◆ What you will do:
1) Answer these about the excerpt on AM's levels of progress, one line each:
(a) What did AM start out knowing about?
(b) Which invariants of geometric figures does the excerpt say AM defined?
(c) According to the excerpt, what halted AM's progress more than cpu time and space?
2) Pick up the excerpt on AM's levels of progress and continue it after its final sentence.

◆ Excerpt:
————

We can ask the following kind of question: how many "levels" did AM progress
along? This is a fuzzy notion, but basically we shall say that a new level is
reached when a valuable new 
bunch of connected concepts are
defined in terms of concepts at a lower level.

For example, AM started out knowing about Sets and Set-operations. 
When it progressed
to numbers and arithmetic, that was one big step up to a new level. When it
zeroed in on primes, unique-factorization, and divisibility, it had moved up another
level.

When fed simple geometry concepts, AM moved up one level when it defined some
generalizations of the equality of geometric figures (parallel lines,
congruent and similar triangles, angles equal in measure) and their invariants
(rotations, translations, reflections).

The above few examples are unfortunately exhaustive: that just about sums up
the major advances AM made.
Its progress was halted not so much by cpu time and space, as by a paucity of
meta-knowledge: heurstic rules for filling in new heuristic rules.

————

◆ Source data:
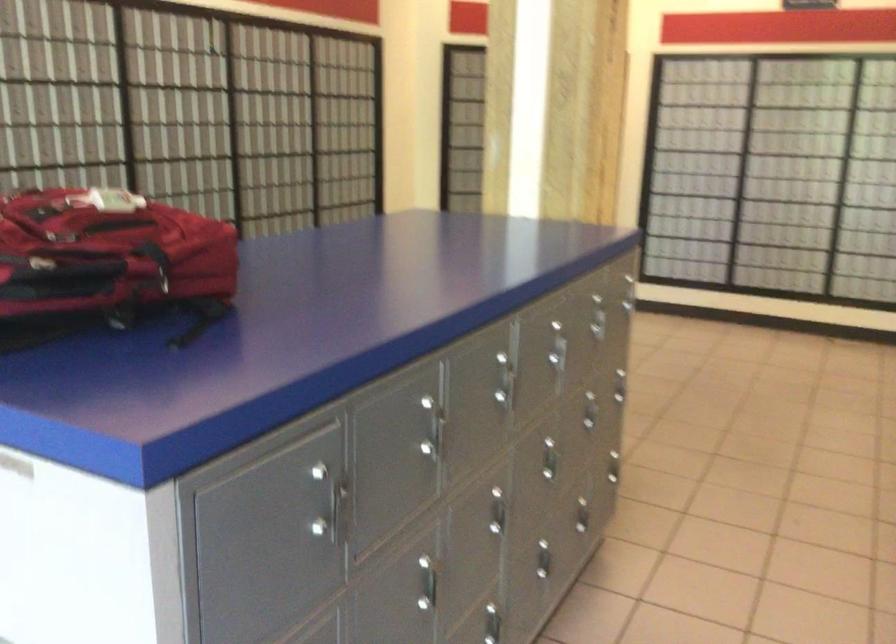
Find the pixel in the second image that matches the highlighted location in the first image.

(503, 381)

————

◆ Expected results:
1)
(a) Sets and Set-operations.
(b) Rotations, translations, and reflections.
(c) A paucity of meta-knowledge.

2)
Thus AM's successes are finite, and its failures infinite, along this dimension.

A more charitable view might compare AM to a human who was forced to start from
set theory, with AM's sparse abilities. In that sense, perhaps, AM would rate
quite well. The "unfair" advantage it had was the presence of many heuristics
which themselves were gleaned from mathematicians: i.e., they are like compiled
hindsight. A major purpose of mathematics education in the university is to
instill these heuristics into the minds of the students.

AM is thus characterized as possessing heuristics which are powerful enough
to take it a few "levels" away from the kind of knowledge it began with,
but ⊗4only⊗* a few levels. The limiting factors are (i) the heuristic rules
AM begins with, and more specifically (ii) the expertise in recognizing and
compiling new heuristics, and more generally (iii) a lack of real-world
situations to draw upon for analogies, intuitions, and applications.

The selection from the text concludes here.